About the Rubenstein Library Renovation
The final phase of the Perkins Project is slated to began in late 2012 and focuses on the original 1928 West Campus library building and its 1948 addition (including the iconic Gothic Reading Room and Mary Duke Biddle Rare Book Room), which together comprise the David M. Rubenstein Rare Book & Manuscript Library.
This portion of the West Campus library complex is at the very heart of the campus designed by the Horace Trumbauer architectural firm and is emblematic of the character of the West Quad and Duke University. The cornerstone for the university is visible at the foot of the library tower. Situated at the intersection of the West Campus quadrangles, it is easily accessible to scholars, students, and visitors. As the home of the Rubenstein Library, it is also central to the teaching and research mission of Duke University.
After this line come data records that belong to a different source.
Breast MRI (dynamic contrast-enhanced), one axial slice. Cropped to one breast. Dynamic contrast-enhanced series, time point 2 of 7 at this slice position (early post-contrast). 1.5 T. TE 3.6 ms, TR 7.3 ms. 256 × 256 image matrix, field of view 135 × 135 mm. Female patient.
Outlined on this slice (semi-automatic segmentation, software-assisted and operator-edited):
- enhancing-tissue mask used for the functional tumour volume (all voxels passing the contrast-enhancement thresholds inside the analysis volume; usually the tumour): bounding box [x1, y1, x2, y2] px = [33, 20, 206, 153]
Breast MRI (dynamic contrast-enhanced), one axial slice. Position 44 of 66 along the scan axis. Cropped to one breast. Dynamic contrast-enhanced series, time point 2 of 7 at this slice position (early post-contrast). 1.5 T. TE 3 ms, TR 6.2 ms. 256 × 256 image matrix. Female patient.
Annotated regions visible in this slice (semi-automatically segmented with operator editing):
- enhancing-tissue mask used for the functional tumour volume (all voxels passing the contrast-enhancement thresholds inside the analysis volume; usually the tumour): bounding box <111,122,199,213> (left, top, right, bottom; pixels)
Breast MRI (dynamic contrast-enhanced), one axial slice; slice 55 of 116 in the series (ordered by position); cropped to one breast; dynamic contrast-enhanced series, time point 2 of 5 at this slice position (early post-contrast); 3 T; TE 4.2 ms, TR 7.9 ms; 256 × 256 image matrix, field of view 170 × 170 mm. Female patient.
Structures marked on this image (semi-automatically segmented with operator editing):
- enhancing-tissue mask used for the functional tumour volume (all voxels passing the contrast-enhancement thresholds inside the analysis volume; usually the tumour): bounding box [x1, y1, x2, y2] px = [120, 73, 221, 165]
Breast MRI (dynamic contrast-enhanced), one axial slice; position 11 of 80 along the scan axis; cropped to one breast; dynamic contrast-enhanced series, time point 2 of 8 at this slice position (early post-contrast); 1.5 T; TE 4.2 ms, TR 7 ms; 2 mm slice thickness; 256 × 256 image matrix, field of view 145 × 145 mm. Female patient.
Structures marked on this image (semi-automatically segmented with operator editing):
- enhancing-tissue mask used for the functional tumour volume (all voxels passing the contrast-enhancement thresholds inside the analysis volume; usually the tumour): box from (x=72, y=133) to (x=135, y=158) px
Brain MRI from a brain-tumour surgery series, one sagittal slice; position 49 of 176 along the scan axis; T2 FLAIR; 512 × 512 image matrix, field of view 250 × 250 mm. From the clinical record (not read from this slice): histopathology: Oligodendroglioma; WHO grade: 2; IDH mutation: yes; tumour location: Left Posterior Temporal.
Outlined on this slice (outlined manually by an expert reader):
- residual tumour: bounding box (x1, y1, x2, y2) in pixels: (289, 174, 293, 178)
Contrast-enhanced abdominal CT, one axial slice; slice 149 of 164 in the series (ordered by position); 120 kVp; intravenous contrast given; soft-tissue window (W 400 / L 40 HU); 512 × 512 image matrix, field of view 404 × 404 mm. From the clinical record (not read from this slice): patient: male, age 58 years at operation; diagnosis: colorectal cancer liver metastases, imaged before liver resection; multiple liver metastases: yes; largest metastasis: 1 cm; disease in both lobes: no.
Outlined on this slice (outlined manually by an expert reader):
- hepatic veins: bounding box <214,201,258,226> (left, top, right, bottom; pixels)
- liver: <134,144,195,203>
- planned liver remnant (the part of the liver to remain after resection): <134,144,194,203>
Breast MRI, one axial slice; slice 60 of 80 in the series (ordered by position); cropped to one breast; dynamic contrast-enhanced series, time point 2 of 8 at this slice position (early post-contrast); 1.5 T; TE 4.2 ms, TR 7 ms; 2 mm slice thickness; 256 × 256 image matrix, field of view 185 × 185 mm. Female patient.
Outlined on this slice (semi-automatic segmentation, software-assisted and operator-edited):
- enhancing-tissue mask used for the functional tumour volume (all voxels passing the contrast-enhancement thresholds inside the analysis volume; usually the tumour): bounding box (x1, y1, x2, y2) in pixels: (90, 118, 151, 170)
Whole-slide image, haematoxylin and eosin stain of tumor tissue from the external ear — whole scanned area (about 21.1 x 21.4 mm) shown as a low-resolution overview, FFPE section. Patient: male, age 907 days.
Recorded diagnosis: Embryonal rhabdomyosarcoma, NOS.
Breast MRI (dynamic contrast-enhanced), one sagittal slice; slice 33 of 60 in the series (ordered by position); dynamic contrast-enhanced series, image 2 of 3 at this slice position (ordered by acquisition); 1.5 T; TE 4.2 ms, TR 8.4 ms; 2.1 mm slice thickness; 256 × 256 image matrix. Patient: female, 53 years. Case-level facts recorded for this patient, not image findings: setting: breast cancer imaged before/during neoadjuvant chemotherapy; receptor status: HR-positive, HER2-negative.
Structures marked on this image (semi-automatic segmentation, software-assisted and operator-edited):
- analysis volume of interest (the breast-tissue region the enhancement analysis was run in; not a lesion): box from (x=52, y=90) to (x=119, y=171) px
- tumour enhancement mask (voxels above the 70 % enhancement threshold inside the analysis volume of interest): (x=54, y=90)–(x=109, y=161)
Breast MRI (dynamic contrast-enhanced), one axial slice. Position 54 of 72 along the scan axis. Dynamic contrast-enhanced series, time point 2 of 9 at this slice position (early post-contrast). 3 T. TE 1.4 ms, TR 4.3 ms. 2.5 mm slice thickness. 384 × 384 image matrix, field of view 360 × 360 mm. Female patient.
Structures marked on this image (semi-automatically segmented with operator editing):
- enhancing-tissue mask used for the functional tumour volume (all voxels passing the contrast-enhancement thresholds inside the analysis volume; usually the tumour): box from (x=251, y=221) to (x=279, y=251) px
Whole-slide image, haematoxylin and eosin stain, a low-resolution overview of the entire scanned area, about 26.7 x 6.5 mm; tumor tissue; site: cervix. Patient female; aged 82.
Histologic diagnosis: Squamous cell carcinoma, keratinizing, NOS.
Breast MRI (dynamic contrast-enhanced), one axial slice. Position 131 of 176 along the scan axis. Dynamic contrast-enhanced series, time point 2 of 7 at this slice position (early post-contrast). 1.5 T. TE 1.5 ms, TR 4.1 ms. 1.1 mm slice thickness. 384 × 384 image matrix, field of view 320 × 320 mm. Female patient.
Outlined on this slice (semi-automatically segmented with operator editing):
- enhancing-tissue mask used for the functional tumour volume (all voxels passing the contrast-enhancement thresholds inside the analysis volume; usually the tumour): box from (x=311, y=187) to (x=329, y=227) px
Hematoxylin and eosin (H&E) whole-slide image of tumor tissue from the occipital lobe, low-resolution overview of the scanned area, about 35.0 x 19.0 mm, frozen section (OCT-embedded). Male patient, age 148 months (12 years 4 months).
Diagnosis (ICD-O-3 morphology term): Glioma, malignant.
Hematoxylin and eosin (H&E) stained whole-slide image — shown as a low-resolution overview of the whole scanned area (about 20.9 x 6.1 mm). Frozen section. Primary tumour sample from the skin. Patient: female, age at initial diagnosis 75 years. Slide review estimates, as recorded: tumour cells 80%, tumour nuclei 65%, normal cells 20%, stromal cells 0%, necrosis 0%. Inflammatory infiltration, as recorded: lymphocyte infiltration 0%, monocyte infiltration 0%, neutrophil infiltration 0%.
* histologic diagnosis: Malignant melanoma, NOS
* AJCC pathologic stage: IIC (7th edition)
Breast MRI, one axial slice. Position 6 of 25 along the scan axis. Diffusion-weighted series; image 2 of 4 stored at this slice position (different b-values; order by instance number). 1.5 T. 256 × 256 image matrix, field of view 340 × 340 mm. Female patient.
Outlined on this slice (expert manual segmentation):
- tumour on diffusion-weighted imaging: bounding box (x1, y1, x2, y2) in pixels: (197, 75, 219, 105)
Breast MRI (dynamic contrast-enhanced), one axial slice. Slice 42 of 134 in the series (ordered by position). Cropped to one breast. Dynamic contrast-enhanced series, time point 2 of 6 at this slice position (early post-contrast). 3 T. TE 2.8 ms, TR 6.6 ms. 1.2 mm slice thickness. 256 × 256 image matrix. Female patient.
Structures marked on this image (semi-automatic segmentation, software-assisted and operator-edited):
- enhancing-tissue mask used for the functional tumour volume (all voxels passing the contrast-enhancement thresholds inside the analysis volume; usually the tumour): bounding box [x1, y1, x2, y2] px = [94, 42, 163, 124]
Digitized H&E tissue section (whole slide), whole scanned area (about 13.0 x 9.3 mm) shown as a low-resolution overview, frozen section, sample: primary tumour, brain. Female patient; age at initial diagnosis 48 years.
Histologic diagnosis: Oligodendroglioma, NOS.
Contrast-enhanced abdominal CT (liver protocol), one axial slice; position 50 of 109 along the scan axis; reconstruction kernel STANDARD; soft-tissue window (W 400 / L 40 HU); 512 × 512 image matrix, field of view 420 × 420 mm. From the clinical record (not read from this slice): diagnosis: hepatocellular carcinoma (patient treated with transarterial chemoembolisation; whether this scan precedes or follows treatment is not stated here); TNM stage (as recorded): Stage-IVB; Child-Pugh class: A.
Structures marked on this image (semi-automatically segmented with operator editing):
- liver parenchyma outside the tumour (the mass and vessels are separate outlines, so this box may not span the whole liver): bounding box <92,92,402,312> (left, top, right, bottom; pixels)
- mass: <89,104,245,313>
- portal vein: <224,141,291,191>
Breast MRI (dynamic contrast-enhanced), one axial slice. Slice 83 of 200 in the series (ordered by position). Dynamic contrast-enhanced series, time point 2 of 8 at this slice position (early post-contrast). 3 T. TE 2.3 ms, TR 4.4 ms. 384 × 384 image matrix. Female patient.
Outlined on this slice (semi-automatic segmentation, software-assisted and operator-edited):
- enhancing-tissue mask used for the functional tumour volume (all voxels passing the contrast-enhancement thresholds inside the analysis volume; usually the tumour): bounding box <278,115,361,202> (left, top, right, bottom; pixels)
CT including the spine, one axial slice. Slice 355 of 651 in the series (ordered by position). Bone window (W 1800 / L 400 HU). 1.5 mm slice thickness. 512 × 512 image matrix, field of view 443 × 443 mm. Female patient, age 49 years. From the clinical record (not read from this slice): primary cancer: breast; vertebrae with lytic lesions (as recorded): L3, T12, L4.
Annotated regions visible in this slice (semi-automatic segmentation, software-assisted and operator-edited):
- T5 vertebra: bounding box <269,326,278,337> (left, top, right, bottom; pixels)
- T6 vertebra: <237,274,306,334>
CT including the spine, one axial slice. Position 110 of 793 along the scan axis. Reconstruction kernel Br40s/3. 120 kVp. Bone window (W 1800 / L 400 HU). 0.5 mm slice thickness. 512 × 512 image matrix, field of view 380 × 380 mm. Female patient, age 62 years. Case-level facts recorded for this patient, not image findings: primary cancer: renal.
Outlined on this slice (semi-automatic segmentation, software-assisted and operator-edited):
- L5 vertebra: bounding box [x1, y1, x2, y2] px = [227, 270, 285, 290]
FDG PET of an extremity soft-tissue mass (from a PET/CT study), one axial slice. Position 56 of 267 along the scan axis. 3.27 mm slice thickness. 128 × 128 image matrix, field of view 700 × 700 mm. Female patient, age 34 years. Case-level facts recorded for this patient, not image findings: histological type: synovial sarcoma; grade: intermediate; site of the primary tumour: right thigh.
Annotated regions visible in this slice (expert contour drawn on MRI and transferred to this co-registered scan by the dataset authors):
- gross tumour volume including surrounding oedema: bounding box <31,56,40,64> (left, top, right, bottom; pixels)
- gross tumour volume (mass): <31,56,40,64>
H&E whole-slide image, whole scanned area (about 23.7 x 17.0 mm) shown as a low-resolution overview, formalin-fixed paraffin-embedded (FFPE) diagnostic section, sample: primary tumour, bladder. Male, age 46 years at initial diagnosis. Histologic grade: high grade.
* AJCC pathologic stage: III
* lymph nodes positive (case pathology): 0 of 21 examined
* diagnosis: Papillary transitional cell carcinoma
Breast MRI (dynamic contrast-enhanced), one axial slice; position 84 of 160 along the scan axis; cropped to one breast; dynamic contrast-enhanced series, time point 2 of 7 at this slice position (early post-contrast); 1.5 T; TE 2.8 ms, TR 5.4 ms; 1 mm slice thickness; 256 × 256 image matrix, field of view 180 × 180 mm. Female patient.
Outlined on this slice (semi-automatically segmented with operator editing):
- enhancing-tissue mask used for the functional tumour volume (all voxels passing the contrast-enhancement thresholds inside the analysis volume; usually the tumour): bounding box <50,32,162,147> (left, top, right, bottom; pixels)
The renovation will increase the research, instruction, storage, and exhibition capabilities of the Rubenstein Library. It will also address the need for state-of-the-art stacks with high-tech security and a closely-monitored environment. A new special collections reading room will accommodate more people than the current space, and it will offer researchers more elbow-room per person. There will also be designated spaces for collaborative research.
Updates will also extend to the Mary Duke Biddle Rare Book Room and the Gothic Reading Room. The charm and character of these signature Duke spaces will be preserved, but their finishes, furnishings, lighting, technology infrastructure, and exhibition facilities will be enhanced.
Finally, the library’s main entrance will be redesigned with new doors, windows, and lighting to give the entire library complex a more unified and welcoming presence on the historic West Quad.
To accomplish this vision, the Libraries are working with architectural firm Shepley Bulfinch, who also designed the much-loved Bostock Library and von der Heyden Pavilion, as well as the highly successful renovation of Perkins Library.
Construction work began in late 2012 and continue through summer of 2015. When the renovation is complete, the David M. Rubenstein Rare Book & Manuscript Library will provide a striking culmination to the Perkins Project.